◆ The records ◆
────────────────────────────────────────
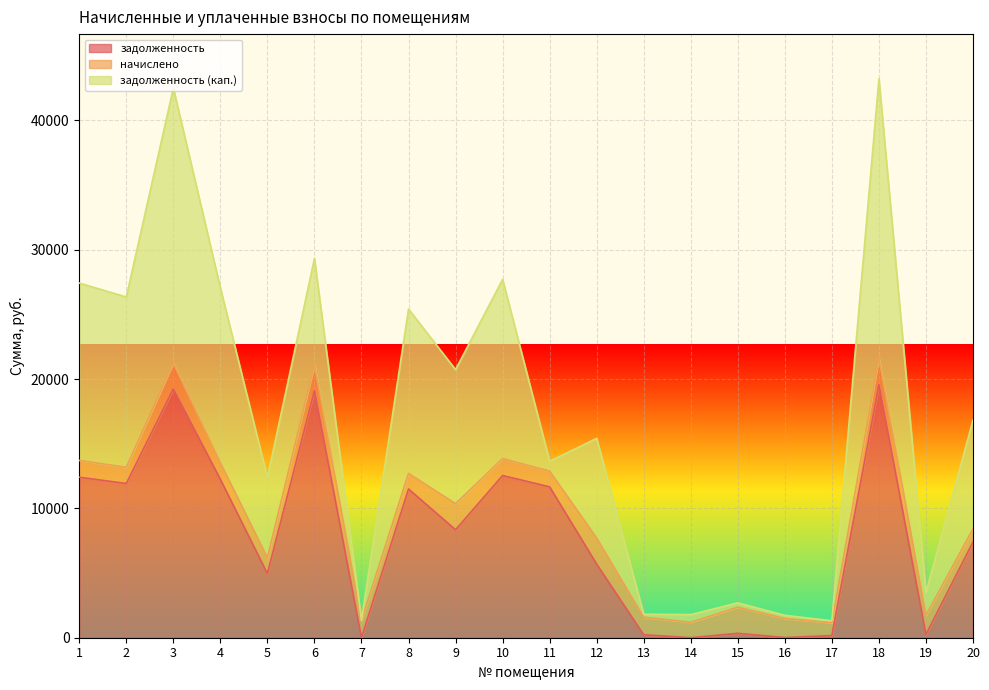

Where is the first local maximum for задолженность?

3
────────────────────────────────────────
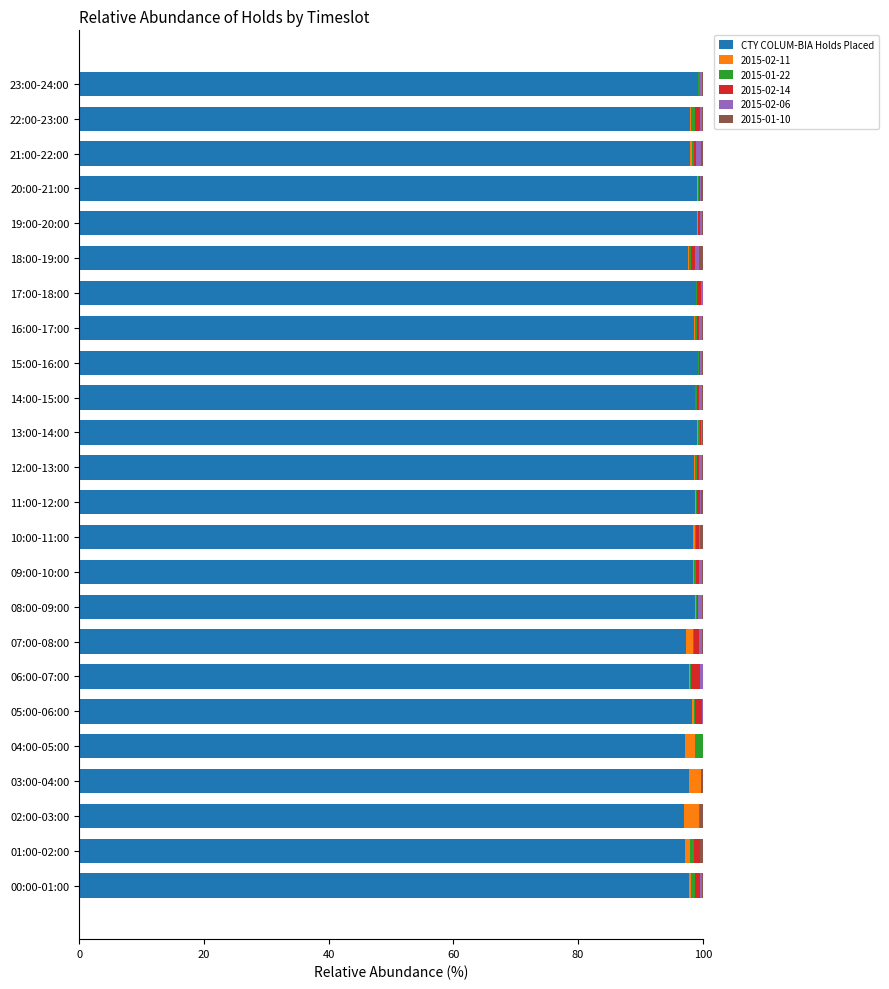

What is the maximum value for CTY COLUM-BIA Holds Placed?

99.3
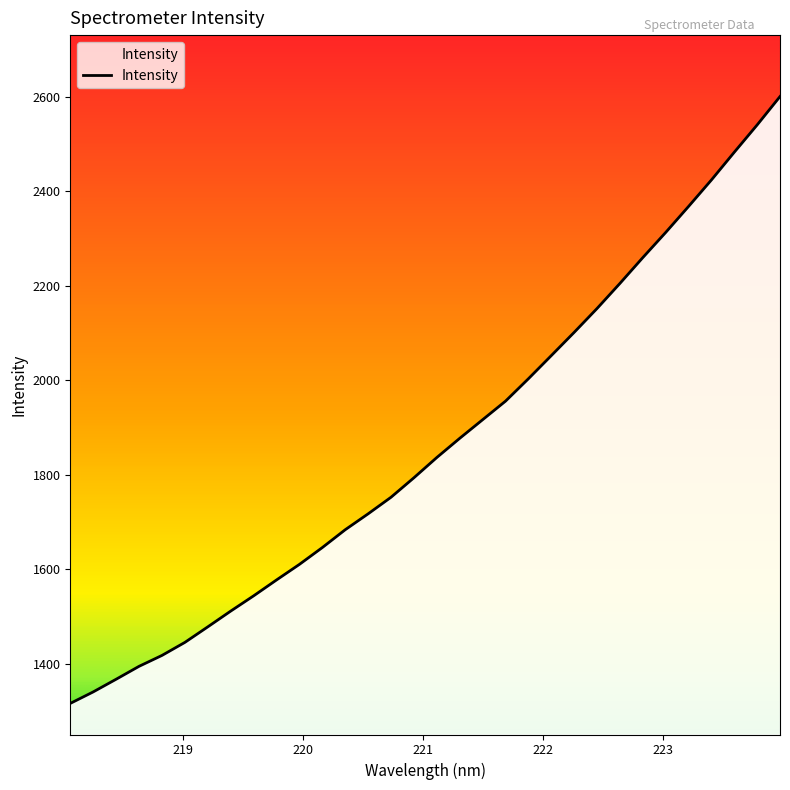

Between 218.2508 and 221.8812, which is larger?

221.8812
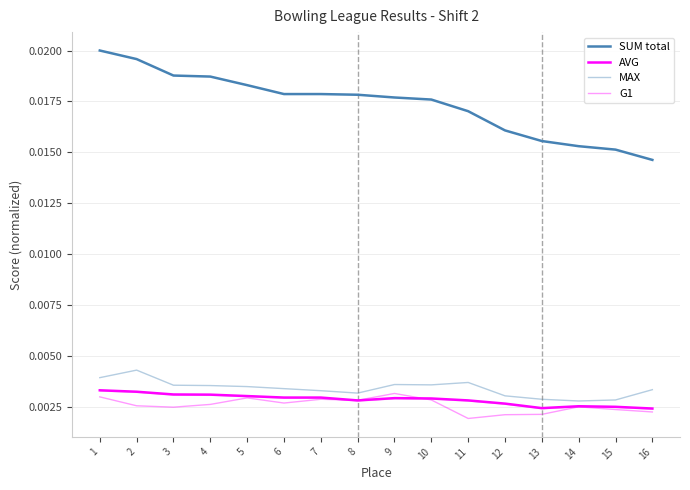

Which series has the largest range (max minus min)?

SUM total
────────────────────────────────────────
◆ Problem to work on ◆
Gather every line of the data above that contains the word "maximum".

◆ Exercise response ◆
Where is the first local maximum for задолженность?
What is the maximum value for CTY COLUM-BIA Holds Placed?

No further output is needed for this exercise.